If the administration earmarks ¥340.8 billion, as requested, for fiscal 2014 to shore up Okinawa’s economy, it would represent an increase of ¥40.7 billion from the initial budget for this year. It would also be the second year in a row for the allocation to top ¥300 billion.
The governor, who is considering whether to authorize landfill work to build a replacement facility for the Futenma base in a coastal area, also demanded that the Status of Forces Agreement be revised.
After the meeting, Nakaima indicated he will soon decide whether to authorize the landfill work, telling reporters, “I’m hoping to settle this case in one way or another by the end of this year . . . I may manage to finish it by the yearend.”
The central government hopes to encourage Nakaima to authorize the work by satisfying the prefecture’s budget requests for the new fiscal year and the steps aimed at lightening Okinawa’s base-hosting burden.
Later Tuesday, Nakaima, who had shown up for the meeting at the prime minister’s office in a wheelchair, was admitted into a Tokyo hospital to undergo an examination for pain and numbness that he has been experiencing since last month in his waist and legs, according to the Okinawa Prefectural Government.
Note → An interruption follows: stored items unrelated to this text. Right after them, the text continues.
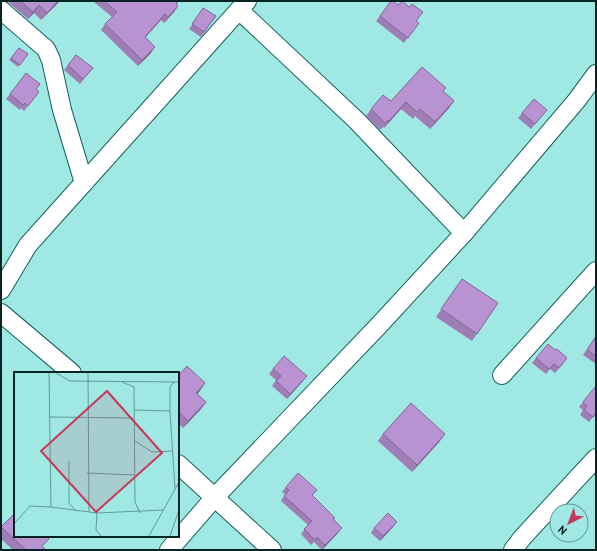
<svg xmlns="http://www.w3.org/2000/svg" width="597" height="551" font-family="'PT Sans',sans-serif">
  <rect width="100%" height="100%" fill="#a0e8e4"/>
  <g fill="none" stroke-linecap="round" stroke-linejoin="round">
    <g stroke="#136260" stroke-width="20">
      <g id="minor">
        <polyline points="1,10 46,49 51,60 62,110 84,183"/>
        <polyline points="239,10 356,120 464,233"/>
        <polyline points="1,290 28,245 247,1"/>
        <polyline points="1,313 72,373"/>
        <polyline points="502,375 596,271"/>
        <polyline points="178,464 272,550"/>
        <polyline points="169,550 215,497 382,322 464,233 577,100 596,74"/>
        <polyline points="513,550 522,538 596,458"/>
      </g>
    </g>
    <use href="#minor" stroke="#fff" stroke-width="18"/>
  </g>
  <g fill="#9f7eb5">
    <polygon points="6,1 60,1 41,20 34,13 28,19 8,2"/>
    <polygon points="95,1 179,1 177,4 178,6 174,12 164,23 161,20 145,38 151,53 138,66 101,30 105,24 112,17 94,2"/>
    <polygon points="203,8 216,16 201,37 189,29"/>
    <polygon points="380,16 416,21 415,28 404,43 376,21"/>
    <polygon points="19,48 28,54 18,67 9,60"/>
    <polygon points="68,65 93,68 80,84 64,70"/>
    <polygon points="36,90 35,97 24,111 21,108 20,110 6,99 10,94"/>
    <polygon points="443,91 454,101 449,108 430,129 415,116 413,119 401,109 384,128 383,127 380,130 366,116 371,109 391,101"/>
    <polygon points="547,110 531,129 518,118 522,113"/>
    <polygon points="462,279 498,303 472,341 436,317"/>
    <polygon points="596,336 596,364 583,355"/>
    <polygon points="536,358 564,363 555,373 550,369 546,374 532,363"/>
    <polygon points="273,369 303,381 287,399 272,386 276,380 269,374"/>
    <polygon points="178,376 200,391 197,394 206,402 201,409 183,428 178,423"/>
    <polygon points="596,387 596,417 594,416 589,422 580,415 583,410 579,407 583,402"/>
    <polygon points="383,434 440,441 412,472 378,441"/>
    <polygon points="286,487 313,496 333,520 338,533 322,550 314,542 311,545 301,534 308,525 281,501 285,494 282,492"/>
    <polygon points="15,513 43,547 46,550 13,550 1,539 1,527"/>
    <polygon points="393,527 380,541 371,533 374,528"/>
  </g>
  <g fill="#826693">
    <polygon points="58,1 60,1 41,20 47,13"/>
    <polygon points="39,5 34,13 28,19 33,12"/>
    <polygon points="178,6 174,12 164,23 168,17"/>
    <polygon points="165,14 161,20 140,43 145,37"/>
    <polygon points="155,47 151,53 138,66 142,60"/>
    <polygon points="454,101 449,108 430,129 435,122"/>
    <polygon points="406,102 401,109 384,128 389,121"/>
    <polygon points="307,376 303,381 287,399 290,394"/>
    <polygon points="205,383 200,391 191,401 196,393"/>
    <polygon points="206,402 201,409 183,428 188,421"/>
    <polygon points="445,434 440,441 412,472 417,465"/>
    <polygon points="397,522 393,527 380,541 383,536"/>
    <polygon points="342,528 338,533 322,550 325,545"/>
  </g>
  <g fill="#b992d2" stroke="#826693">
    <polygon points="20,1 58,1 47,13 39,5 33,12"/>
    <polygon points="104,1 178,1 176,4 178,6 168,17 165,14 145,37 155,47 142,60 105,24 117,12"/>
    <polygon points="391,1 393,1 398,5 402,1 409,7 412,4 423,12 416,21 419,23 408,38 380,16"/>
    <polygon points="203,8 216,16 204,32 192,24"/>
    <polygon points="19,48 28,54 20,65 11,58"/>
    <polygon points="76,55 93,68 83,79 68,65"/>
    <polygon points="422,67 446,88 443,91 454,101 435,122 420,109 417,112 406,102 389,121 388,120 385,123 371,109 383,95 391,101"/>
    <polygon points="26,73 40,84 36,89 39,92 28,106 25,103 23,105 10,94"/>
    <polygon points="534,99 547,110 535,124 522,113"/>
    <polygon points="462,279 498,303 477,334 441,309"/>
    <polygon points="596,336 596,356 587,350"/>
    <polygon points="548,344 555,350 557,349 567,358 559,368 554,364 549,369 536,358"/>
    <polygon points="284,356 307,376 290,394 276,381 281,376 273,369"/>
    <polygon points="187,366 205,383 196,393 206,402 188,421 178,411 178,376"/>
    <polygon points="595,387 596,387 596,413 593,417 584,410 587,406 583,402"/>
    <polygon points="411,403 445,434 417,465 383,434"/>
    <polygon points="298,473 317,490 312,495 335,518 333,519 342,528 325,545 317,537 315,540 304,529 312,521 284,496 289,490 286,487"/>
    <polygon points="15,513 15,536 46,536 49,539 42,546 46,550 26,550 1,527"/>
    <polygon points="388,513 397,522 383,536 374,528"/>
  </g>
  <g transform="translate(14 372)">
    <rect width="165" height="165" fill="#a0e8e4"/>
    <path fill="none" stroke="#629a97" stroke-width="1" d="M 35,1 L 37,135 L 83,141 L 149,138M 42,1 L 56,9 L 165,10M 74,1 L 75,140M 108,10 L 120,15 L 121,130 L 126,141M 160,10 L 156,15 L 156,39 L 161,117M 120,38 L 156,39M 35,45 L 119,46M 121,69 L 138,80 L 159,79M 55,89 L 55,131 L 62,139M 73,101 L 121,103M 83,141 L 82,158 L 87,164M 0,152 L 16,134 L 37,135M 135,164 L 165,110M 156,164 L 165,138"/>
    <path fill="#c83859" fill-opacity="0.15" stroke="#c83859" stroke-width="2" d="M 93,19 L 148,81 L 82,140 L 27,79 Z"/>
    <rect width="165" height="165" fill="none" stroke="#052423" stroke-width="2"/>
  </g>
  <rect width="597" height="551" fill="none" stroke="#052423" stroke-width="4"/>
  <g transform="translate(569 523) rotate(222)"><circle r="19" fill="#a0e8e4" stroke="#629a97"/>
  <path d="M0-3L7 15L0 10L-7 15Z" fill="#c83859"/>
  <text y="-6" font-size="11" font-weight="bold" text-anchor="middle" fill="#052423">N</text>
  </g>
</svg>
In a statement, Vice Gov. Kurayoshi Takara said the prefectural government will disclose when he can be released from the hospital as soon as it becomes clear. A source close to Nakaima said the hospitalization is unlikely to affect the timing of his decision, saying that his symptoms are “not so serious.”
During the meeting in the morning, which also drew several Cabinet ministers, Nakaima requested that the budget be fully allocated.
On the SOFA, he said it is unrealistic to seek the improvement of the agreement’s administration because it depends on U.S. acceptance, instead calling for a revision to the wording in the pact.
“We want the Status Of Forces Agreement to be revised so expert investigators can enter the base and do their work when an incident or accident happens,” he said.
During a news conference after the meeting, Chief Cabinet Secretary Yoshihide Suga said the administration will make “maximum efforts” for a revision “from the standpoint of Okinawa Prefecture.”
Nakaima also pressed for the transfer of MV-22 Osprey aircraft from the Futenma base to multiple locations outside of Okinawa, and the construction of a railway system on Okinawa Island.